A prevenção para adultos e para crianças é muito parecida, só difere o local. Na praia, 90 por cento dos afogamentos acontecem na corrente de retorno, a zona onde as ondas rebentam menos. Na piscina há cinco medidas básicas a seguir: nunca deixar uma criança sozinha nem que seja por um segundo; ter sempre nadador-salvador por perto, pois a pessoa pode nadar bem, mas sentir-se mal; saber como agir e antes de ir salvar outra pessoa ligar para o número de emergência 112; acesso restrito com uma cerca de 1,20 metro e um portão alto com travão; atenção ao sistema de sucção e à tampa do ralo para impedir que, por exemplo, os cabelos compridos fiquem presos. No rio, quem não sabe nadar não deve entrar até à altura do umbigo e lembrar que o lodo escorrega.
Segundo o Instituto de Socorros a Náufragos português há 4100 nadadores-salvadores certificados para 1250 unidades balneares em 250 km de costa vigiada…

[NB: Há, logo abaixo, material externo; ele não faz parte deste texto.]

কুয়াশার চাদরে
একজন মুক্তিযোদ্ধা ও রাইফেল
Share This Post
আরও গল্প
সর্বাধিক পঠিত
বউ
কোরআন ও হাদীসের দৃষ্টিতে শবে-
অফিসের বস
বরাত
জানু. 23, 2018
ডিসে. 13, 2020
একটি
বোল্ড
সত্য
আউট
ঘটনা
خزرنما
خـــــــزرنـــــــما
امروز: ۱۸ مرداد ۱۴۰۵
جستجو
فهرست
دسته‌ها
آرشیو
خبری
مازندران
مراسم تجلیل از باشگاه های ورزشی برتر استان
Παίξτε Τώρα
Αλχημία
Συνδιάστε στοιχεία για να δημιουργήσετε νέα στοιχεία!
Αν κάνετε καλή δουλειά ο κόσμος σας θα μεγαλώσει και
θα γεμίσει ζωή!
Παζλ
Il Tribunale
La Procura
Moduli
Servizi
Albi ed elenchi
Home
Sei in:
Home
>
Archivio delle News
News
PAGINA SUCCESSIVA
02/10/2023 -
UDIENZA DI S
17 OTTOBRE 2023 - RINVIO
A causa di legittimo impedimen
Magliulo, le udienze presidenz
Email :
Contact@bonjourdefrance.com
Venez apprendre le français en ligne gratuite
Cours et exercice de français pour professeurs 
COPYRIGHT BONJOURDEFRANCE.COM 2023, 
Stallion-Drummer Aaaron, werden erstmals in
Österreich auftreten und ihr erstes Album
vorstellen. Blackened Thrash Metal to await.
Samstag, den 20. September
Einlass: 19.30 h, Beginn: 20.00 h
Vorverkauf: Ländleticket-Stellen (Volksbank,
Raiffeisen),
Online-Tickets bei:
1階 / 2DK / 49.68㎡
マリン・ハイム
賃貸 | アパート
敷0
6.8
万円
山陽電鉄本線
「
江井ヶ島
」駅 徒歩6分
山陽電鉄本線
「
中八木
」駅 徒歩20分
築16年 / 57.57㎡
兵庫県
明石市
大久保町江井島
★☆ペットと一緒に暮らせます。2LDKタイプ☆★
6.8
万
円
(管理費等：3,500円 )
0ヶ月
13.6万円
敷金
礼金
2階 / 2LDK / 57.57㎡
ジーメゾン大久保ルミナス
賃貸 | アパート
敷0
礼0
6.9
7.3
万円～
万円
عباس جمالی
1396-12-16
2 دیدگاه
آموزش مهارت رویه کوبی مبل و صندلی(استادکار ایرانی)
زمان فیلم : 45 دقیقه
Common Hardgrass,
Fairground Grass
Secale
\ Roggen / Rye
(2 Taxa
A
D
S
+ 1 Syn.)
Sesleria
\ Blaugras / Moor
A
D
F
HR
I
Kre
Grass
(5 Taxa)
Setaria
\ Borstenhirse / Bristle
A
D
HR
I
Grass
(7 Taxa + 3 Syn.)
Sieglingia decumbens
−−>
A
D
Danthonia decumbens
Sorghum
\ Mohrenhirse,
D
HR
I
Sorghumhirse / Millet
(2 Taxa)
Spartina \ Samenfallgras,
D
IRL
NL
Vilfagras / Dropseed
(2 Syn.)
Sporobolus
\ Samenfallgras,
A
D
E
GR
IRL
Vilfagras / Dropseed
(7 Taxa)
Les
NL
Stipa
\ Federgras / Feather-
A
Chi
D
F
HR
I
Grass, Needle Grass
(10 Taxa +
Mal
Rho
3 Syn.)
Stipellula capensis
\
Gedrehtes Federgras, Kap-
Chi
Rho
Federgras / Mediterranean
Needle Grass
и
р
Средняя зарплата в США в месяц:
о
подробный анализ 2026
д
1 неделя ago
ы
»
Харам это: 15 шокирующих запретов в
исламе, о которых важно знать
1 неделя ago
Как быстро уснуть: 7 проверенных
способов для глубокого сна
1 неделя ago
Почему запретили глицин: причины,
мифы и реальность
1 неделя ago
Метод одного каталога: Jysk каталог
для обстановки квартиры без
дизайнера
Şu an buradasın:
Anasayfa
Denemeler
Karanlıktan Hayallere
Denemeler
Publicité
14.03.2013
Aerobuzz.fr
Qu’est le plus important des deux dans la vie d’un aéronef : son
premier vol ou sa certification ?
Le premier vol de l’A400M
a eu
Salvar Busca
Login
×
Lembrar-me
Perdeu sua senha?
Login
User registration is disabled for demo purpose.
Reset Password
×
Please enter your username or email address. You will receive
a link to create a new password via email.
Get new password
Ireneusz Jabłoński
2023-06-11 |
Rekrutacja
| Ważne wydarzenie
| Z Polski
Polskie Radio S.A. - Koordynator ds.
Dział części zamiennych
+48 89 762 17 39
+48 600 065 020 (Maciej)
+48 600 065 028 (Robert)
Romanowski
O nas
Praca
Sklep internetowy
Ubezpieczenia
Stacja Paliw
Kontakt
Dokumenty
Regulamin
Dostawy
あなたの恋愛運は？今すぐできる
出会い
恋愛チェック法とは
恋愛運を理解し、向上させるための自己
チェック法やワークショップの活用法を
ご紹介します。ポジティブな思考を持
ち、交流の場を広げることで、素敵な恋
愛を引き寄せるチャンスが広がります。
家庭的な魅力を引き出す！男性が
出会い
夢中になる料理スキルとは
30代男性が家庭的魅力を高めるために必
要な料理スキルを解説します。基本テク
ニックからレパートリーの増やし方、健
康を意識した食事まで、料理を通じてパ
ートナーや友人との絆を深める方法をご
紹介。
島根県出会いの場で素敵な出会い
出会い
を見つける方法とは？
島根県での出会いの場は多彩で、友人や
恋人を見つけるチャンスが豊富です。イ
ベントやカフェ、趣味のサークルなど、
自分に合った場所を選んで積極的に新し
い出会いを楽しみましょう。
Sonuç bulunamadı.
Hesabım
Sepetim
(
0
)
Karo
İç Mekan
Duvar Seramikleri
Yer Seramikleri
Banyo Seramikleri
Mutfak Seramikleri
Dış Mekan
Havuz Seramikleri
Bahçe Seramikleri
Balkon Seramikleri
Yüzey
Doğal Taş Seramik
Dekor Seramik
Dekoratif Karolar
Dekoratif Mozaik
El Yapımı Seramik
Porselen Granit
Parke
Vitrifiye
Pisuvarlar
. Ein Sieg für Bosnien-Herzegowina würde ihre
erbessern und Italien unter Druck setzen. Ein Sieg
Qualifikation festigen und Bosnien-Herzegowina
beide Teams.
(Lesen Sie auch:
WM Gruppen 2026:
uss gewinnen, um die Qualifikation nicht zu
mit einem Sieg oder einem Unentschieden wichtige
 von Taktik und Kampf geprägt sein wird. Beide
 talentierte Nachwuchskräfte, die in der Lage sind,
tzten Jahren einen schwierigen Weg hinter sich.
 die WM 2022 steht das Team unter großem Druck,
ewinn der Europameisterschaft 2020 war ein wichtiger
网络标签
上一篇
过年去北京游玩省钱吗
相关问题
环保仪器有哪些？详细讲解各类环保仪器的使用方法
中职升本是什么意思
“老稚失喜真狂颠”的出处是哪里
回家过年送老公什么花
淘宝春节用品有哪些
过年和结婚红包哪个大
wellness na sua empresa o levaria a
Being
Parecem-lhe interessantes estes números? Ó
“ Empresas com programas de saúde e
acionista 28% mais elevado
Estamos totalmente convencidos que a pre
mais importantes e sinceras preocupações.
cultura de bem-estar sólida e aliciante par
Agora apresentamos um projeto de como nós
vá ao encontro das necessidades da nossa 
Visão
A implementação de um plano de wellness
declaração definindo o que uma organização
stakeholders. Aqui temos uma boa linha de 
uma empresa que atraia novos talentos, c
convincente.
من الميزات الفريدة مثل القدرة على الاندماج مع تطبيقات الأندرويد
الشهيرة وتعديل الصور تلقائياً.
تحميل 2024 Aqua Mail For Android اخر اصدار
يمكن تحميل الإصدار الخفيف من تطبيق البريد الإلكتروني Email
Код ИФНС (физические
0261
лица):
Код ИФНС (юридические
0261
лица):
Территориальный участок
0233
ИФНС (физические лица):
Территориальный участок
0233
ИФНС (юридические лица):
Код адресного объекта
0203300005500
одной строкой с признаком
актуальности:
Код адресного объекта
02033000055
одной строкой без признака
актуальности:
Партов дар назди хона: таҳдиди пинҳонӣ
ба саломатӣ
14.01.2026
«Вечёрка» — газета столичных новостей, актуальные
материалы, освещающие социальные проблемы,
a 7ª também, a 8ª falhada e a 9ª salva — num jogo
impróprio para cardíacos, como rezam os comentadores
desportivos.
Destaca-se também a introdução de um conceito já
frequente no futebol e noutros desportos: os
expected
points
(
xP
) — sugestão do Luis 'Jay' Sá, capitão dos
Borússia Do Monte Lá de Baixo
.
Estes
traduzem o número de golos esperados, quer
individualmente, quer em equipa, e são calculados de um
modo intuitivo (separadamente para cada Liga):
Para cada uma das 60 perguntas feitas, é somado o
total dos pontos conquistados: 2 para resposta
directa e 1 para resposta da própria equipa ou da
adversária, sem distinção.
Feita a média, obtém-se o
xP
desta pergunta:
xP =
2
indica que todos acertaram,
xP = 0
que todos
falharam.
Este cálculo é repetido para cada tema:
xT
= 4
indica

Há uns 15 anos achava-se que era preciso pôr mais e mais nadadores-salvadores. Isso é impossível. Num feriado no Brasil chegam a estar três milhões de pessoas em 80 km de praia. Esta relação que existe em Portugal é excelente [dois nadadores-salvadores por cada 100 metros de concessionário]. A cultura da prevenção cada vez mais forte vai proferir mais segurança.
A série de televisão Baywatch retratava bem o que se passa nas praias?
A série começou com muito realismo, com uma pessoa que trabalhou no serviço de salvamento de Los Angeles. Mas Hollywood, é Hollywood e começou a ir pelo lado menos técnico, mas foi muito positivo. E já soube que vai voltar num outro formato.